Although some republics, notably Ukraine, want their own armies, the commonwealth’s founding members committed themselves to a single strategic force, controlling their nuclear weapons under a joint command with the declared goal of nuclear disarmament.

Finally, this new commonwealth is not a product of the old Soviet Union, its Bolshevism and its failures. It was not conceived in the unrepresentative councils of that system. It, thus, is not tainted with the political illegitimacy that now attaches to everything that the Communists created.

It resulted from a coming together of republics that had broken with the Soviet Union, either declaring their independence from Moscow or through dismantling the old Soviet political and economic structures. First proposed a year ago at a meeting of the leaders of Russia, Ukraine, Belarus and Kazakhstan, the commonwealth was championed by men who won convincing mandates from their electorates.

Gorbachev’s proposals, first for a federal state, then for a “confederative state,” failed this crucial test. However rational they were on paper and whatever initial acceptance they won, his political blueprints were products of a system now widely rejected as unjust; he had sought only the broadest of mandates from voters last spring to “preserve” the union.

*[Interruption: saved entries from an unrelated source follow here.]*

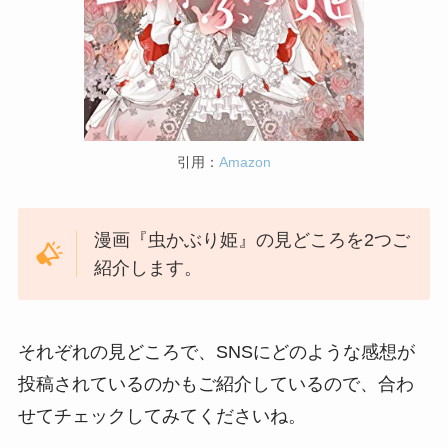
引用：
Amazon
漫画『虫かぶり姫』の見どころを2つご
紹介します。
それぞれの見どころで、SNSにどのような感想が
投稿されているのかもご紹介しているので、合わ
せてチェックしてみてくださいね。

In what seems to have been a valedictory press conference with Soviet journalists this week, Gorbachev complained, “We are now making the biggest mistake since the beginning of perestroika . . . . We are destroying a state when it needs to be reformed.”

But Yeltsin and the others who founded the commonwealth contended with equal conviction that only by destroying the Soviet state can the fundamental political and economic reforms that they envision, even more than Gorbachev, finally be undertaken.